2. Выйди на улицу голой.
Выбор за тобой.
С любовью,
Когда мне не уснуть, я надеваю теплый кардиган поверх пижамы, сажусь на ступеньки крыльца у дома и представляю себе, какая у меня могла бы быть жизнь.
Мы с Генри и Джейкобом могли бы ждать письма с оповещением о приеме в колледж. Могли бы открыть бутылку шампанского и налить ему бокал, чтобы отпраздновать это. Тэо не скрывался бы в своей комнате, стараясь изо всех сил сделать вид, что он не имеет отношения к этой семье. Он сидел бы за столом на кухне и решал кроссворды из ежедневной газеты. «Три буквы, – говорил бы он и читал вопрос: – Там обретают надежду». И мы гадали бы, что это: Бог? Небо? Арканзас? – но отгадал бы Джейкоб – USO[33].

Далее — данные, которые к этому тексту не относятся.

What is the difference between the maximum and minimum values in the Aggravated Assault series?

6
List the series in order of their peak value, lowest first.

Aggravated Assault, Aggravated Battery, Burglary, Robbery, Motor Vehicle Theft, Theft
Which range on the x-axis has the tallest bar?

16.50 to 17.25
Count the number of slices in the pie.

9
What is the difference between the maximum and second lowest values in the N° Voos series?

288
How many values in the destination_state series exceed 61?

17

Наших мальчиков в каждом квартале вносили бы в почетный список. И люди смотрели бы на меня, когда я хожу в магазин за продуктами, не потому, что я мать мальчика-аутиста или еще хуже – убийцы, а потому, что им хотелось бы быть такими же счастливыми, как я.
В жалость к себе я не верю. Думаю, это для тех, у кого слишком много свободного времени. Нужно не мечтать о чудесах, а научиться творить их самостоятельно. Однако у вселенной есть способы наказать вас за ваши самые глубокие и мрачные тайны; и как бы я ни любила своего сына – звезду, вокруг которой я вращалась по орбите, – случались моменты, когда я безмолвно представляла себе человека, которым могла бы быть, но который как-то потерялся в ежедневной суматохе дел, связанных с поднятием на ноги ребенка-аутиста.
Будьте осторожны со своими желаниями.
Рисовала себе жизнь без Джейкоба, и это может стать реальностью.
Сегодня я слушала показания свидетелей. И да, как сказал Оливер, наш черед еще не настал. Но я следила за лицами присяжных, когда они смотрели на Джейкоба, и замечала на них выражение, которое видела уже тысячу раз. Это мысленное отстранение, едва заметное признание: с этим мальчиком что-то не так.
Ведь он общается не так, как они.
Он грустит не так, как они.
Он двигается и говорит не так, как они.
Я отчаянно боролась за то, чтобы Джейкоб учился вместе с другими детьми. Пусть он видит, как они ведут себя, но и они пусть поймут, что «другой» не значит «плохой». Но, честно говоря, не могу сказать, что его одноклассники выучили этот урок. Много веревки они отмотали Джейкобу, чтобы он мог повеситься на ней в разных ситуациях, а потом возлагали всю вину на него.
И теперь, после стольких стараний втиснуть его в рамки обычной школы, он оказался в суде, где для него создают особые условия. Единственный шанс на оправдание дает ему медицинский диагноз. Настаивать на том, что он такой, как все, в данный момент – это путь к тюремному сроку.